From the Univ Rennes (M.M., E.L.), EHESP, CNRS, Inserm, ARENES-UMR, France; Univ Rennes (H.T.), Inserm, EHESP, Irset (Institut de Recherche en Santé, Environnement et Travail)-UMR, Rennes, France; Pharmacovigilance (A.D., E.P.), Pharmacoepidemiology and Drug Information Centre, Department of Clinical Pharmacology, Rennes University Hospital, France; Neurology Department CRCSEP (E.L.P.), Rennes Clinical Investigation Centre CIC-P, Rennes University Hospital Rennes University INSERM, France; and Department of Gynecology Obstetric and Reproductive Medecine (C.M., S.D.), University Hospital, Rennes, France.
Neurology. 2022 Oct 24;99(17):e1916-e1925. doi: 10.1212/WNL.0000000000201027.
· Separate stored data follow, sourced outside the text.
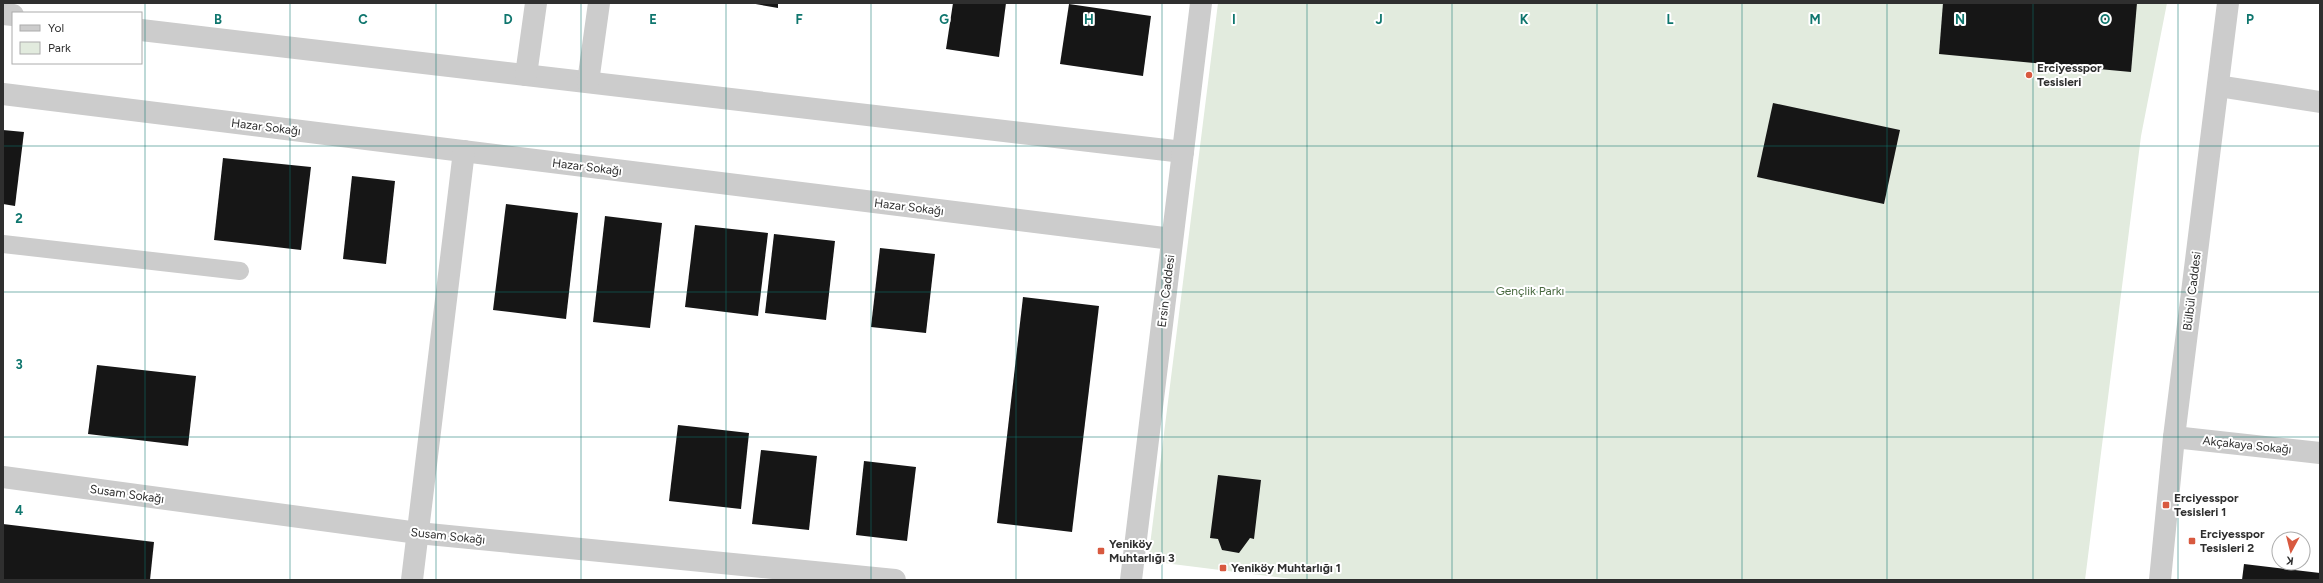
<svg xmlns="http://www.w3.org/2000/svg" width="2323" height="583" viewBox="0 0 2323 583" font-family="Figtree,sans-serif">
<style>
.green{fill:#e2ebde}
.building{fill:#161616}
.lines{fill:none;stroke-linecap:round;stroke-linejoin:round}
.service{stroke:#ccc;stroke-width:18}
.minor{stroke:#ccc;stroke-width:22}
.grid{fill:none;stroke:#0f766e;stroke-width:1;stroke-opacity:0.55}
.poi-dot{fill:#d8593f;stroke:#fff;stroke-width:1.5}
.labels{text-anchor:middle;dominant-baseline:central;stroke-width:4;stroke-linejoin:round;paint-order:stroke}
.poi-label{font-size:12px;font-weight:bold;fill:#2f2f2f;stroke:#fff;text-anchor:start}
.street-label{font-size:12px;fill:#2f2f2f;stroke:#fff}
.park-label{font-size:12px;fill:#48683f;stroke:#fff}
.grid-label{font-size:13px;text-anchor:middle;font-weight:bold;fill:#0f766e;stroke:#fff;stroke-width:4;stroke-linejoin:round;paint-order:stroke}
</style>
<rect width="100%" height="100%" fill="#fff"/>
<path class="green" d="M1218 3H2167L2141 136 2085 580H1299L1148 561Z"/>
<g class="building">
<path d="M750 3H778V8Z"/>
<path d="M953 3H1006L999 57 946 49Z"/>
<path d="M1943 3H2137L2131 72 1939 54Z"/>
<path d="M1069 4 1151 16 1143 76 1060 64Z"/>
<path d="M1773 103 1900 130 1884 204 1757 177Z"/>
<path d="M3 130 24 132 15 206 3 204Z"/>
<path d="M223 158 311 167 301 250 214 240Z"/>
<path d="M352 176 395 181 386 264 343 259Z"/>
<path d="M506 204 578 213 566 319 493 310Z"/>
<path d="M605 216 662 223 650 328 593 322Z"/>
<path d="M695 225 768 233 758 316 685 307Z"/>
<path d="M774 234 835 241 826 320 765 313Z"/>
<path d="M880 248 935 254 926 333 871 327Z"/>
<path d="M1023 297 1099 306 1072 532 997 523Z"/>
<path d="M97 365 196 376 188 446 88 434Z"/>
<path d="M678 425 749 433 741 509 669 501Z"/>
<path d="M761 450 817 456 809 530 752 524Z"/>
<path d="M864 461 916 467 907 541 856 535Z"/>
<path d="M1218 475 1261 480 1254 539 1250 538 1239 553 1222 550 1218 539 1210 538Z"/>
<path d="M3 524 154 542 150 580H3Z"/>
<path d="M2244 564 2320 573V580H2242Z"/>
</g>
<g class="lines">
<path class="service" d="M3 244 240 271"/>
<g class="minor">
<path d="M3 14 13 15"/>
<path d="M141 30 1183 152"/>
<path d="M526 75 536 3"/>
<path d="M588 82 599 3"/>
<path d="M2218 86 2320 102"/>
<path d="M3 94 1172 239"/>
<path d="M2174 437 2320 453"/>
<path d="M3 477 418 533 895 580"/>
<path d="M412 580 464 151"/>
<path d="M1131 580 1201 3"/>
<path d="M2160 580 2174 437 2228 3"/>
</g>
</g>
<path class="grid" d="M145 3V580M290 3V580M436 3V580M581 3V580M726 3V580M871 3V580M1016 3V580M1162 3V580M1307 3V580M1452 3V580M1597 3V580M1742 3V580M1887 3V580M2033 3V580M2178 3V580M3 146H2320M3 292H2320M3 437H2320"/>
<g class="poi-dot">
<circle cx="2029" cy="75" r="4"/>
<rect x="2162" y="501" width="8" height="8" rx="2"/>
<rect x="2188" y="537" width="8" height="8" rx="2"/>
<rect x="1097" y="547" width="8" height="8" rx="2"/>
<rect x="1219" y="564" width="8" height="8" rx="2"/>
</g>
<g class="labels">
<g class="poi-label">
<text x="2037" y="68">Erciyesspor<tspan x="2037" dy="14">Tesisleri</tspan></text>
<text x="2174" y="498">Erciyesspor<tspan x="2174" dy="14">Tesisleri 1</tspan></text>
<text x="2200" y="534">Erciyesspor<tspan x="2200" dy="14">Tesisleri 2</tspan></text>
<text x="1109" y="544">Yeniköy<tspan x="1109" dy="14">Muhtarlığı 3</tspan></text>
<text x="1231" y="568">Yeniköy Muhtarlığı 1</text>
</g>
<g class="street-label">
<text transform="translate(266 127) rotate(7)">Hazar Sokağı</text>
<text transform="translate(587 167) rotate(7)">Hazar Sokağı</text>
<text transform="translate(909 207) rotate(7)">Hazar Sokağı</text>
<text transform="translate(1166 291) rotate(-83)">Ersin Caddesi</text>
<text transform="translate(2192 291) rotate(-83)">Bülbül Caddesi</text>
<text transform="translate(2247 445) rotate(6)">Akçakaya Sokağı</text>
<text transform="translate(127 494) rotate(8)">Susam Sokağı</text>
<text transform="translate(448 536) rotate(6)">Susam Sokağı</text>
</g>
<g class="park-label">
<text x="1530" y="291">Gençlik Parkı</text>
</g>
</g>
<g class="grid-label">
<text x="218" y="24">B</text>
<text x="363" y="24">C</text>
<text x="508" y="24">D</text>
<text x="653" y="24">E</text>
<text x="799" y="24">F</text>
<text x="944" y="24">G</text>
<text x="1089" y="24">H</text>
<text x="1234" y="24">I</text>
<text x="1379" y="24">J</text>
<text x="1524" y="24">K</text>
<text x="1670" y="24">L</text>
<text x="1815" y="24">M</text>
<text x="1960" y="24">N</text>
<text x="2105" y="24">O</text>
<text x="2250" y="24">P</text>
<text x="19" y="223">2</text>
<text x="19" y="369">3</text>
<text x="19" y="515">4</text>
</g>
<rect width="2323" height="583" fill="none" stroke="#2f2f2f" stroke-width="8"/>
<rect x="12" y="12" width="130" height="52" fill="#ffffff" stroke="#acacac"/>
<rect x="20" y="25" width="20" height="6" fill="#cccccc" stroke="#acacac"/>
<text x="48" y="32" font-size="12" fill="#2f2f2f">Yol</text>
<rect x="20" y="42" width="20" height="12" fill="#e2ebde" stroke="#acacac"/>
<text x="48" y="52" font-size="12" fill="#2f2f2f">Park</text>
<g transform="translate(2291 551) rotate(187)"><circle r="19" fill="#ffffff" stroke="#acacac"/>
<path d="M0-3L7 15L0 10L-7 15Z" fill="#d8593f"/>
<text y="-6" font-size="11" font-weight="bold" text-anchor="middle" fill="#2f2f2f">K</text>
</g>
</svg>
Several studies have shown an increased risk of relapse after in vitro fertilization (IVF) in women with multiple sclerosis (MS), especially when a gonadotrophin-releasing hormone (GnRH) agonist stimulation protocol was used. Our objective was to investigate the risk of relapse after IVF in women with MS, overall and according to stimulation protocol (GnRH agonists vs antagonists), using data from the French national health insurance database.
This retrospective cohort study included all women with MS who have benefited from IVF between January 1, 2010, and December 31, 2015, in France. Three-month exposed periods after IVF were compared with unexposed periods before IVF, each woman being her own control. Four outcomes were considered: annualized relapse rate (ARR), proportion of IVF with relapse, difference in the number of relapses "after-before," and the delay from IVF to the first relapse. Relapses were identified by an algorithm based on MS-related hospital admissions and the use of corticosteroid therapy. Stimulation protocols and disease-modifying therapies (DMTs) were identified using drug claims. Zero-inflated Poisson regression models adjusted for age at IVF and the presence of DMT were used. A random effect on women was included because women may undergo multiple IVF procedures. Subgroup analyses by stimulation protocol and IVF outcome (pregnancy or failure) were conducted.
A total of 225 women accounting for 338 IVF procedures were included (the mean age at the first IVF 34.6 ± 4.5 years; 36% of women underwent at least 2 IVF procedures during the period). No increase in the risk of relapse after IVF was found overall (before vs after IVF: 0.20 vs 0.18 relapse per patient-year; 7.7% vs 7.1% of IVF with women having at least one relapse) and in subgroups. A lower ARR before and after IVF was observed among women who remained treated until IVF.
The maintenance of DMT until IVF seemed to be a determining factor in reducing the risk of relapse. Women with MS should be reassured because we did not show an increased risk of relapse requiring the use of corticosteroid therapy after IVF neither with GnRH agonists nor with GnRH antagonists.
多项研究表明,接受体外受精(IVF)的多发性硬化症(MS)女性,尤其是使用促性腺激素释放激素(GnRH)激动剂刺激方案的女性,其复发风险增加。我们的目的是使用法国国家健康保险数据库的数据,调查 MS 女性接受 IVF 后复发的风险,包括总体情况以及根据刺激方案(GnRH 激动剂与拮抗剂)。
这项回顾性队列研究纳入了 2010 年 1 月 1 日至 2015 年 12 月 31 日期间在法国接受 IVF 的所有 MS 女性。将 IVF 后 3 个月的暴露期与 IVF 前的未暴露期进行比较,每位女性自身为对照。共考虑了 4 种结局:年化复发率(ARR)、IVF 后复发的比例、“后-前”复发例数的差异,以及从 IVF 到首次复发的延迟。通过基于 MS 相关住院和皮质类固醇治疗使用的算法识别复发。刺激方案和疾病修饰疗法(DMT)使用药物索赔确定。使用调整了 IVF 年龄和 DMT 存在的零膨胀泊松回归模型。由于女性可能接受多次 IVF 手术,因此包含了对女性的随机效应。按刺激方案和 IVF 结局(妊娠或失败)进行了亚组分析。
共纳入了 225 名女性(首次 IVF 时的平均年龄为 34.6 ± 4.5 岁;36%的女性在研究期间至少接受了 2 次 IVF),共进行了 338 次 IVF。总体而言,IVF 后复发风险无增加(前 vs 后 IVF:0.20 vs 0.18 例/患者年;7.7% vs 7.1%的 IVF 女性至少有 1 例复发),且在各亚组中亦无增加。在一直接受 DMT 治疗直到 IVF 的女性中,前、后 IVF 的 ARR 均较低。
在 IVF 前维持 DMT 似乎是降低复发风险的决定因素。我们未发现使用 GnRH 激动剂或 GnRH 拮抗剂后 IVF 后需要使用皮质类固醇治疗的复发风险增加,这应使 MS 女性感到安心。